Tuesday, March 10, 2026

Travel Then and Now: We don't think much about it ... but travel has changed a lot over the decades, centuries, and millenia.

     Once upon a time, about the only way people could travel was by putting one foot in front of the other. Oh, occasionally, they might fall into a river and grab hold of a log and hope to get off before the river led to some rocks or a waterfall. That may have been their encouragement to learn to swim. Oh, swimming, you say. How ordinary! But, even today, only about 44% of the human population know how to swim unassisted. (Most can float if they don’t panic.) Dreams of personal flying (without assistance) was a long held dream — but I think most have now decided to allow mechanical assistance.

Technical innovations

     Humans are curious and good observers. A rolling log eventually got fashioned into a wheel, though there probably never was a stone wheel with a stick in the middle as you get from the comic “B.C.” or with a wooden axle as in the “Flintstones”. The log that they clung to in the river became hollowed out for more room, speed, and stability. People learned to use the wind with sails on boats, then for energy in windmills. Steam from a boiling vessel of water could push like the wind. So the power of wind was emulated with artificial “wind” in the form of steam. Eventually, people had many choices for movement — walk, swim, wheelchairs, hot air balloons, row boats, sailing boats, power boats, trains, automobiles, spaceships. Quite a journey through history.

Organizing for travel

     Many methods of travel have been used — new ones developed and ways, still only dreams, that have yet to be developed. But being able to move is only a small part of travel. Daily travel has been, and still is, the most frequent reason for travel. Go out to the fields to work. Go to the savannah to hunt. Go out to sea to fish. Go to the local factory, or office, to work. General purpose containers such as pockets, purses, billfolds, backpacks, and tucker bags were created for carrying the needs for the hunt or the office.

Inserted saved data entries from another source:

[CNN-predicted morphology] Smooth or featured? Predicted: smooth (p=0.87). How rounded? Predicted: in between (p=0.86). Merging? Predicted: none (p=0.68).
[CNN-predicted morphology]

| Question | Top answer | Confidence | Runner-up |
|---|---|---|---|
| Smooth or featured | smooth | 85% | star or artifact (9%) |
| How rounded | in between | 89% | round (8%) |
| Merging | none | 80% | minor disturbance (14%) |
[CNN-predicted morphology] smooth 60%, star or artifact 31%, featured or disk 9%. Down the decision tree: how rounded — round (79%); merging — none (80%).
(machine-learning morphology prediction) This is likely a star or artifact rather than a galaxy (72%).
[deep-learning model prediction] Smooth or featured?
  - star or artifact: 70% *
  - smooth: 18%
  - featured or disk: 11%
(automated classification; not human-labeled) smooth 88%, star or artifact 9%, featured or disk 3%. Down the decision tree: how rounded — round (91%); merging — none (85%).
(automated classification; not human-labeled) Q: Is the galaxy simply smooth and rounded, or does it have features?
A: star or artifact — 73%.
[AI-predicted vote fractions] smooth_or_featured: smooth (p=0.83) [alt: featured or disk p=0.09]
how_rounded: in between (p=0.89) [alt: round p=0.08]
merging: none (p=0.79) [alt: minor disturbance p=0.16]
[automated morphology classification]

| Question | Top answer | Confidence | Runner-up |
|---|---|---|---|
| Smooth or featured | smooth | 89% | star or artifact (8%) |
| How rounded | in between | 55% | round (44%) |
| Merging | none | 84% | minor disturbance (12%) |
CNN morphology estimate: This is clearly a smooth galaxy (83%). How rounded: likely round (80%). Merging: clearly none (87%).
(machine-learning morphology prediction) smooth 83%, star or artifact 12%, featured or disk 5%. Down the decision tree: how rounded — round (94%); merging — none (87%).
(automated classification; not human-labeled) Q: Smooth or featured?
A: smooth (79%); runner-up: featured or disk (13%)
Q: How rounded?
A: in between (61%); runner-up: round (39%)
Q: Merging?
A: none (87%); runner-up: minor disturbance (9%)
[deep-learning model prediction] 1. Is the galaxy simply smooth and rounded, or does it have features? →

     Going farther, and for longer periods, was often a matter of income. People with little income would either just put their bag on their shoulder and move along — or, if it was a family, belongings would be loaded onto a mule or perhaps a cart. Carts were (and still are) pulled by dogs, horses, and humans — depending on resources.

     Ah, but the higher income folks. If you’ve ever watched “Joe vs. the Volcano” (one of my favorites with Tom Hanks), you’ll see him go into a luggage store and come out with four huge steamer trunks — each big enough to serve as a room for a small child (I’m exaggerating a tiny bit). Upper class, royalty, the local “big wigs” relied on others to make themselves comfortable and move whatever they might think they “might” need on a voyage or at the other end of the travel. The various travels of Isabella L. Bird throughout the Americas and the Pacific are fascinating. She “roughed it” but she also had a lot of extra human labor assisting her.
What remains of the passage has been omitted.